Nicole Trapp (Martin Luther College (MLC)) 2022-10-26 4:28:24pm
Andy and Sarah,

Whenever I hear the word radio, I always think of singing along to the songs when my family or friends and I drive around. I don’t often think of sitting and listening to a podcast or talk show. Whenever I visit my grandma’s house, she will usually have her radio on, but even then there are many times that it will be music or just background noise, and less for entertainment. When the radio first came out it was a huge deal. And for some it still is today. But the trends are starting to shift more and more towards media and other apps, and less on the radio. Many people will change the station if they hear someone start talking while they were listening to music.

With it being so easy to skip over radio stations when someone starts talking, and fewer people listening to the radio, what are you most hoping will set these radio resources apart to draw people in when there are other Christian music stations and so many new trends?

Thank you again for your research and explanations as to how the radio has broadened the horizons for sharing the good news of the gospel with others.
Nasteha A Ali (Bethany lutheran college) 2022-10-26 6:02:21pm
I always found it fascinating that broadcasting the word of God and reaching millions of people at once is possible. Through studio like KFUO that has 100 conservative years of Service. Its indeed a Worldwide outreach. Music reaches the heart of everyone in a different way. Music has its own language that people interpret differently. with religious Music if the Word of God is not stated clearly for a listener it loses its value.

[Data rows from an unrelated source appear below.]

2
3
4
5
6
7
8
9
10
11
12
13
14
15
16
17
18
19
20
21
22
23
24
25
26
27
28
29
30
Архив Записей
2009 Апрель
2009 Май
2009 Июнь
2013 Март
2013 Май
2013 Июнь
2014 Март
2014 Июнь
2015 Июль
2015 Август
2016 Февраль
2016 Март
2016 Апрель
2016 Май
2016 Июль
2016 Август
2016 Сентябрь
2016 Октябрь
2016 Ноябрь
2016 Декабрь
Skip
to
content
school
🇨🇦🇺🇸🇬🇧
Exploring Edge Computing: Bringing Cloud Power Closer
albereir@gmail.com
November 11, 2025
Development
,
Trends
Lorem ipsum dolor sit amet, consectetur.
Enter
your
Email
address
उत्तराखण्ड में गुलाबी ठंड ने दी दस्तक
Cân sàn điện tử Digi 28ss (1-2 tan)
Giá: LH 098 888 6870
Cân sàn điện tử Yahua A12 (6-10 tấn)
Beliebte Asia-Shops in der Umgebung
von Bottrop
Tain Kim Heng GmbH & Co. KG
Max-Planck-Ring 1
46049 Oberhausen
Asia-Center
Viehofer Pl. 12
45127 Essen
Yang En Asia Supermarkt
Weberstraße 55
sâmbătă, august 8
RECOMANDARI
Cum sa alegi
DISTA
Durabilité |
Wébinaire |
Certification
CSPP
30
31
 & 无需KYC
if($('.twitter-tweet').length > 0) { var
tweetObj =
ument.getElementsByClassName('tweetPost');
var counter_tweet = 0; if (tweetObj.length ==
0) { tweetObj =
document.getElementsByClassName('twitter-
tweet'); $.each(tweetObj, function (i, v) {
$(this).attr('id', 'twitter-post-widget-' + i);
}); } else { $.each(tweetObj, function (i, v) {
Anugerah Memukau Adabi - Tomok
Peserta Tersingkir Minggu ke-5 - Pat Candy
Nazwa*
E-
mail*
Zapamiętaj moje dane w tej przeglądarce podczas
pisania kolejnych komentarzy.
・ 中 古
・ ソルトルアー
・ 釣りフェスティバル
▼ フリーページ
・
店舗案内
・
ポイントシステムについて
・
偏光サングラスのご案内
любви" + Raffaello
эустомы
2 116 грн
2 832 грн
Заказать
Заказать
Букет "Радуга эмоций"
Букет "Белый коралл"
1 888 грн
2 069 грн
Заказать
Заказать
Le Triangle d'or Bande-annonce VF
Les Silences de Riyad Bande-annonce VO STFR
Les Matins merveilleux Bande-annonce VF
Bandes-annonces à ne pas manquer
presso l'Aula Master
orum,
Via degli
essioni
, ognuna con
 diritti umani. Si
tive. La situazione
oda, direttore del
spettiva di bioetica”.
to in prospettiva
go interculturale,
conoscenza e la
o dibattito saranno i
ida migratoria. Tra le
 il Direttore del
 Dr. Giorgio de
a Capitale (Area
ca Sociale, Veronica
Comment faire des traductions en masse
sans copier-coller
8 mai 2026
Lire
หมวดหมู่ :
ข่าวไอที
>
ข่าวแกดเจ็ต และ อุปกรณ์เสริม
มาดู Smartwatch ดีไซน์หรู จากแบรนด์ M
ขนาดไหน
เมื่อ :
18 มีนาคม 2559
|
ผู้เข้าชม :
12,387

Thank you For Sharing Your research.
Tom Kuster (Christ in Media Institute) 2022-11-08 2:07:08am
Andy and Sarah, your stimulating presentation, I suspect, just scratches the surface. I'd like to read a book-length history of KFUO and related broadcasting in the LC-MS, including tracking all the changes of laws governing broadcasting over the many years and the effects of those laws on how gospel messages get out to the public through these media. While someone is at it producing this historical work, how about another book telling the entire story of the "This Is The Life" TV broadcasts, which I remember watching when I was a kid.